L'oeuvre de Michel Butor, prix Renaudot en 1957 pour "La Modification", était immense et inclassable, allant bien au-delà des seuls quatre romans qu'il n'a jamais écrits, le dernier en 1960. Dans "La Modification", il emploie notamment la deuxième personne du pluriel, un procédé stylistique qui force le lecteur à s'impliquer dans le récit et sera beaucoup imité.

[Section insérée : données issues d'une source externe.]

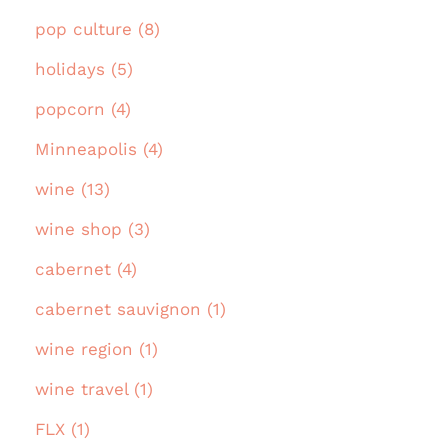
pop culture (8)
holidays (5)
popcorn (4)
Minneapolis (4)
wine (13)
wine shop (3)
cabernet (4)
cabernet sauvignon (1)
wine region (1)
wine travel (1)
FLX (1)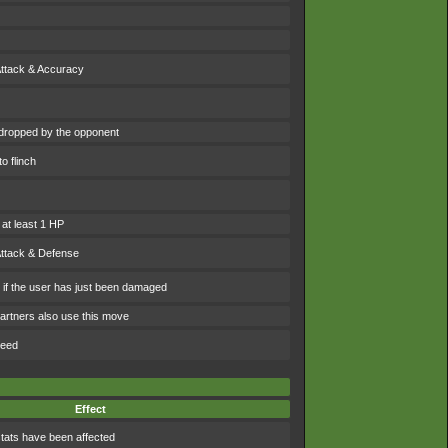
Attack & Accuracy
dropped by the opponent
o flinch
 at least 1 HP
Attack & Defense
e if the user has just been damaged
artners also use this move
peed
Effect
tats have been affected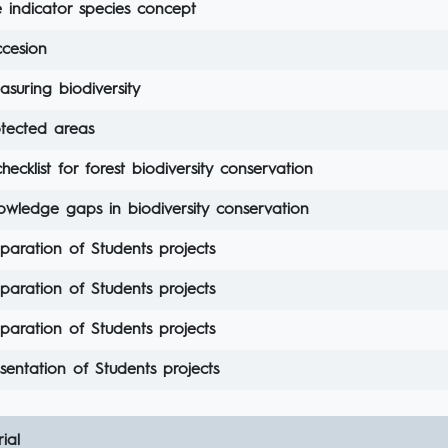
 indicator species concept
ccesion
suring biodiversity
otected areas
hecklist for forest biodiversity conservation
owledge gaps in biodiversity conservation
paration of Students projects
paration of Students projects
paration of Students projects
sentation of Students projects
ial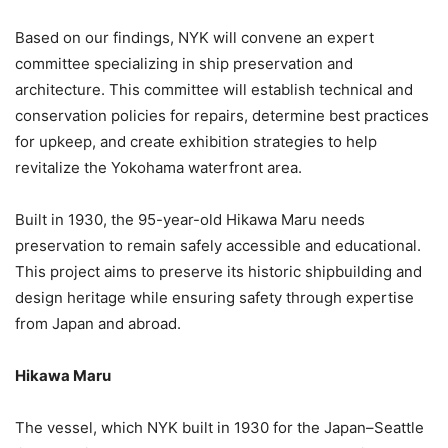
Based on our findings, NYK will convene an expert
committee specializing in ship preservation and
architecture. This committee will establish technical and
conservation policies for repairs, determine best practices
for upkeep, and create exhibition strategies to help
revitalize the Yokohama waterfront area.
Built in 1930, the 95-year-old Hikawa Maru needs
preservation to remain safely accessible and educational.
This project aims to preserve its historic shipbuilding and
design heritage while ensuring safety through expertise
from Japan and abroad.
Hikawa Maru
The vessel, which NYK built in 1930 for the Japan–Seattle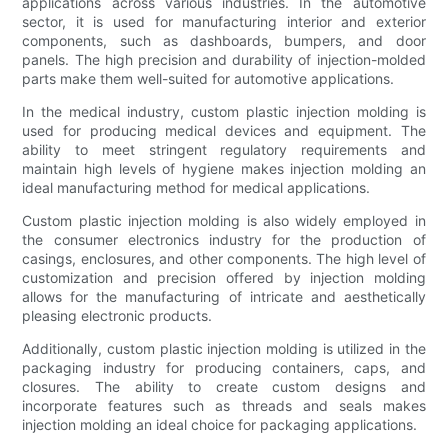
applications across various industries. In the automotive
sector, it is used for manufacturing interior and exterior
components, such as dashboards, bumpers, and door
panels. The high precision and durability of injection-molded
parts make them well-suited for automotive applications.
In the medical industry, custom plastic injection molding is
used for producing medical devices and equipment. The
ability to meet stringent regulatory requirements and
maintain high levels of hygiene makes injection molding an
ideal manufacturing method for medical applications.
Custom plastic injection molding is also widely employed in
the consumer electronics industry for the production of
casings, enclosures, and other components. The high level of
customization and precision offered by injection molding
allows for the manufacturing of intricate and aesthetically
pleasing electronic products.
Additionally, custom plastic injection molding is utilized in the
packaging industry for producing containers, caps, and
closures. The ability to create custom designs and
incorporate features such as threads and seals makes
injection molding an ideal choice for packaging applications.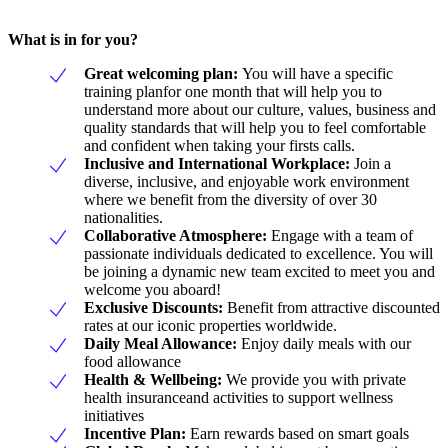
What is in for you?
Great welcoming plan:
You will have a specific
training planfor one month that will help you to
understand more about our culture, values, business and
quality standards that will help you to feel comfortable
and confident when taking your firsts calls.
Inclusive and International Workplace:
Join a
diverse, inclusive, and enjoyable work environment
where we benefit from the diversity of over 30
nationalities.
Collaborative Atmosphere:
Engage with a team of
passionate individuals dedicated to excellence. You will
be joining a dynamic new team excited to meet you and
welcome you aboard!
Exclusive Discounts:
Benefit from attractive discounted
rates at our iconic properties worldwide.
Daily Meal Allowance:
Enjoy daily meals with our
food allowance
Health & Wellbeing:
We provide you with private
health insuranceand activities to support wellness
initiatives
Incentive Plan:
Earn rewards based on smart goals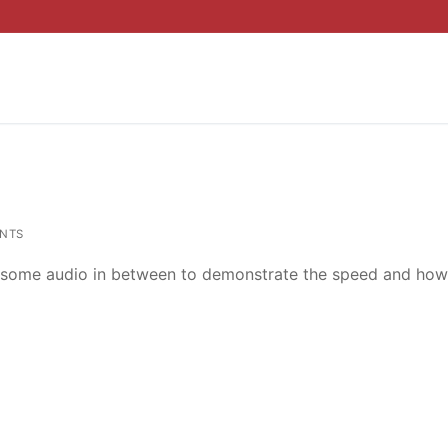
NTS
ed some audio in between to demonstrate the speed and how 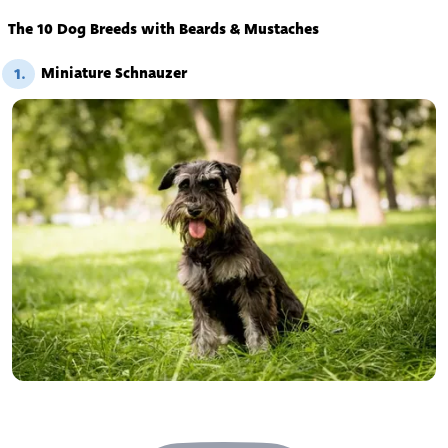
The 10 Dog Breeds with Beards & Mustaches
Miniature Schnauzer
1.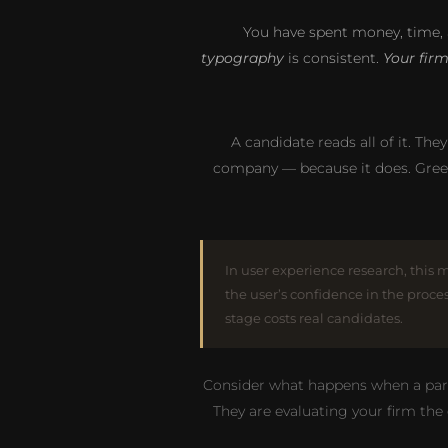
You have spent money, time, 
typography
is consistent.
Your fir
A candidate reads all of it. The
company — because it does. Gree
In user experience research, this 
the user’s confidence in the proce
stage costs real candidates.
Consider what happens when a partne
They are evaluating your firm the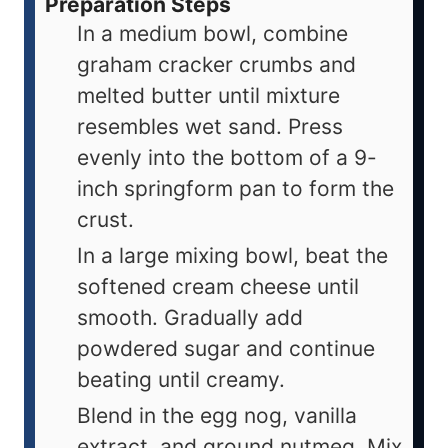
Preparation Steps
In a medium bowl, combine
graham cracker crumbs and
melted butter until mixture
resembles wet sand. Press
evenly into the bottom of a 9-
inch springform pan to form the
crust.
In a large mixing bowl, beat the
softened cream cheese until
smooth. Gradually add
powdered sugar and continue
beating until creamy.
Blend in the egg nog, vanilla
extract, and ground nutmeg. Mix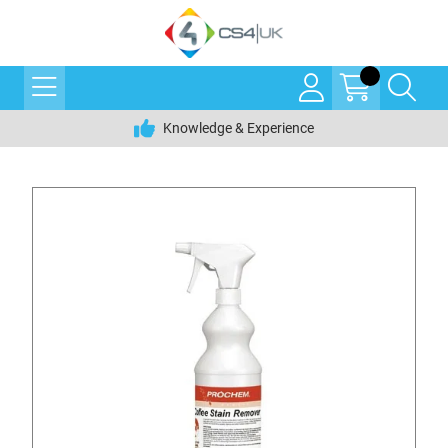
Knowledge & Experience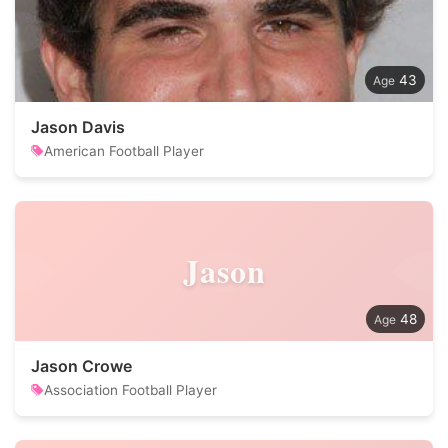
43
Jason Davis
American Football Player
Jason
48
Jason Crowe
Association Football Player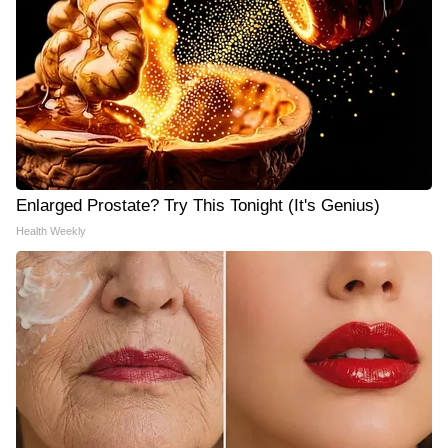
Enlarged Prostate? Try This Tonight (It's Genius)
Health Weekly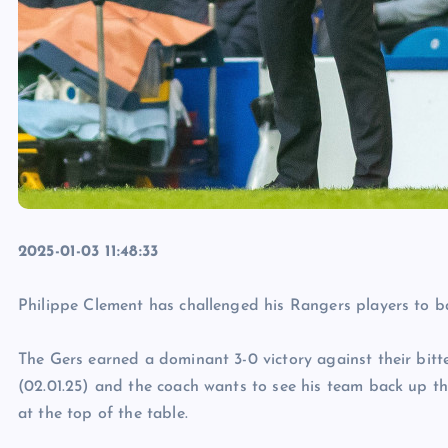
2025-01-03 11:48:33
Philippe Clement has challenged his Rangers players to ba
The Gers earned a dominant 3-0 victory against their bitte
(02.01.25) and the coach wants to see his team back up thei
at the top of the table.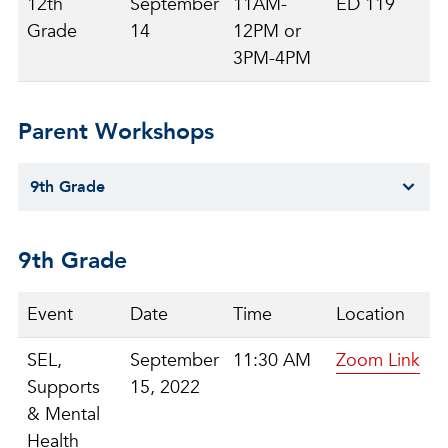
12th
September
11AM-
ED 119
Grade
14
12PM or
3PM-4PM
Parent Workshops
9th Grade
9th Grade
Event
Date
Time
Location
SEL,
September
11:30 AM
Zoom Link
Supports
15, 2022
& Mental
Health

Poète, essayiste, il était familier de Baudelaire, Rimbaud, Balzac. Il venait de publier une anthologie de Victor Hugo qu'il considérait comme "un oncle", qui "m'a mis la main sur l'épaule et m'a beaucoup aidé pendant toute ma vie parce qu'il a pratiqué des formes très variées d'écriture".

Outre la littérature, il était tout aussi passionné par la musique et la peinture. Il avait notamment publié de nombreux livres d'artiste, dont Alechinsky ou Jiri Kolar. Fasciné par les langues, il s'est également essayé à la traduction.

Nombreux voyages

Né le 14 septembre 1926 à Mons-en-Baroeul, dans le nord de la France, il fut tout autant écrivain que professeur. Il a sillonné les continents donnant en Europe, aux Etats-Unis, en Asie ou en Australie de multiples cours et conférences, qui seront réunis en plusieurs séries de recueils. Ses voyages l'ont amené jusqu'à Genève, où il a enseigné à la faculté des lettres de l'université.

De ces incessants va-et-vient naît une oeuvre protéiforme et abondante, qui compte plus de mille titres (toujours en cours de publication aux Editions de la Différence). Il restera comme l'un des plus grands expérimentateurs de la littérature. Des écrivains, comme le prix Nobel Jean-Gustave Le Clézio, se sont inspirés de son oeuvre.

En 2013, il avait reçu le grand prix de littérature de l'Académie française pour l'ensemble de son oeuvre.

Interrogé par le magazine français Lire en juin dernier, l'écrivain confiait avoir "plusieurs livres d'artiste en gestation". "J'ai envie de raconter l'histoire de Jack et le haricot magique à ma manière. Et un autre texte pour un concert avec un ami pianiste, Jean-François Heisser", le directeur musical de l'orchestre Poitou-Charentes, disait-il.

Parmi ses titres les plus marquants de ces dernières années, il y a "Description de San Marco" (à propos de Venise), "Portrait de l'artiste en jeune singe", un ensemble d'essais baptisé "Répertoire", où il se penche notamment sur La Princesse de Clèves, Rabelais, un de ses auteurs de prédilection, mais aussi Ezra Pound, Chateaubriand, Giacometti, Hokusaï et les paysages japonais.

En 1996, il confiait au journal français Libération: "Mes livres ont, je le vois bien, un côté médusant; les gens ont peur de rentrer dans ce labyrinthe de plus en plus énorme. Moi-même, j'ai du mal à les ranger. Je ne parviens pas toujours à m'y orienter".